WHAT IS REQUIRED: Set down each entry exactly as given; pictures should not appear in the copy.

EXERCISE INPUT:
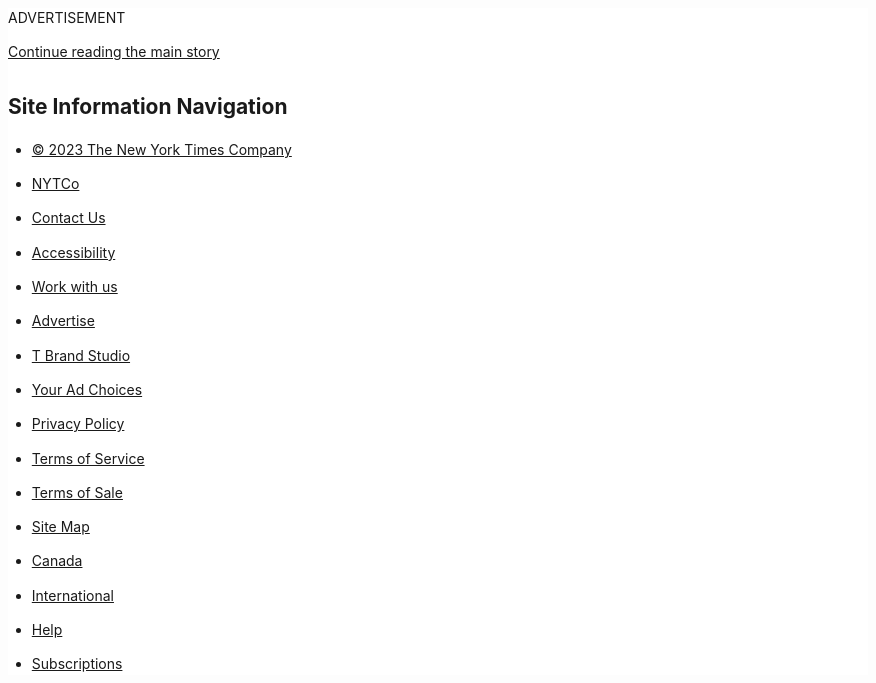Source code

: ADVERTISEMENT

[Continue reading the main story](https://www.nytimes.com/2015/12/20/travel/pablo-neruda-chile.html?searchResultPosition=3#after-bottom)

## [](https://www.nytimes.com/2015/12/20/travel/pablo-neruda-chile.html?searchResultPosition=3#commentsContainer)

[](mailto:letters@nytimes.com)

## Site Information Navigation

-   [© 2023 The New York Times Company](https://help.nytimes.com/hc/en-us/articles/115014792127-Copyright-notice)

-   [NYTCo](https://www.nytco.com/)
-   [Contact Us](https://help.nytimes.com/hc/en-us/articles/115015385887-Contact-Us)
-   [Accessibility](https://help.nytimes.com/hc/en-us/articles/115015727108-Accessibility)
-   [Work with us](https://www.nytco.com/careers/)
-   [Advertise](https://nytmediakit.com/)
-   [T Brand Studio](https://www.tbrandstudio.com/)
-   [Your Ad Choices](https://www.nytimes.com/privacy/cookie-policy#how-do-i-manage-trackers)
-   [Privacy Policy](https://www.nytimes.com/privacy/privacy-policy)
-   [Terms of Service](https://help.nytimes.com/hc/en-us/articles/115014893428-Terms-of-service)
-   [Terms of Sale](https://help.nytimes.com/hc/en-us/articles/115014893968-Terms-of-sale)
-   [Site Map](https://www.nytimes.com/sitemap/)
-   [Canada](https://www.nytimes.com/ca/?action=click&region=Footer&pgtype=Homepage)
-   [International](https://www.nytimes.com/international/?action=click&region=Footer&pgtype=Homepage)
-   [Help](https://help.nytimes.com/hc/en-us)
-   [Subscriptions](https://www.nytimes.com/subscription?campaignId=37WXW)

WRITTEN ANSWER:
Source code

: ADVERTISEMENT

[Continue reading the main story](https://www.nytimes.com/2015/12/20/travel/pablo-neruda-chile.html?searchResultPosition=3#after-bottom)

## [](https://www.nytimes.com/2015/12/20/travel/pablo-neruda-chile.html?searchResultPosition=3#commentsContainer)

[](mailto:letters@nytimes.com)

## Site Information Navigation

-   [© 2023 The New York Times Company](https://help.nytimes.com/hc/en-us/articles/115014792127-Copyright-notice)

-   [NYTCo](https://www.nytco.com/)
-   [Contact Us](https://help.nytimes.com/hc/en-us/articles/115015385887-Contact-Us)
-   [Accessibility](https://help.nytimes.com/hc/en-us/articles/115015727108-Accessibility)
-   [Work with us](https://www.nytco.com/careers/)
-   [Advertise](https://nytmediakit.com/)
-   [T Brand Studio](https://www.tbrandstudio.com/)
-   [Your Ad Choices](https://www.nytimes.com/privacy/cookie-policy#how-do-i-manage-trackers)
-   [Privacy Policy](https://www.nytimes.com/privacy/privacy-policy)
-   [Terms of Service](https://help.nytimes.com/hc/en-us/articles/115014893428-Terms-of-service)
-   [Terms of Sale](https://help.nytimes.com/hc/en-us/articles/115014893968-Terms-of-sale)
-   [Site Map](https://www.nytimes.com/sitemap/)
-   [Canada](https://www.nytimes.com/ca/?action=click&region=Footer&pgtype=Homepage)
-   [International](https://www.nytimes.com/international/?action=click&region=Footer&pgtype=Homepage)
-   [Help](https://help.nytimes.com/hc/en-us)
-   [Subscriptions](https://www.nytimes.com/subscription?campaignId=37WXW)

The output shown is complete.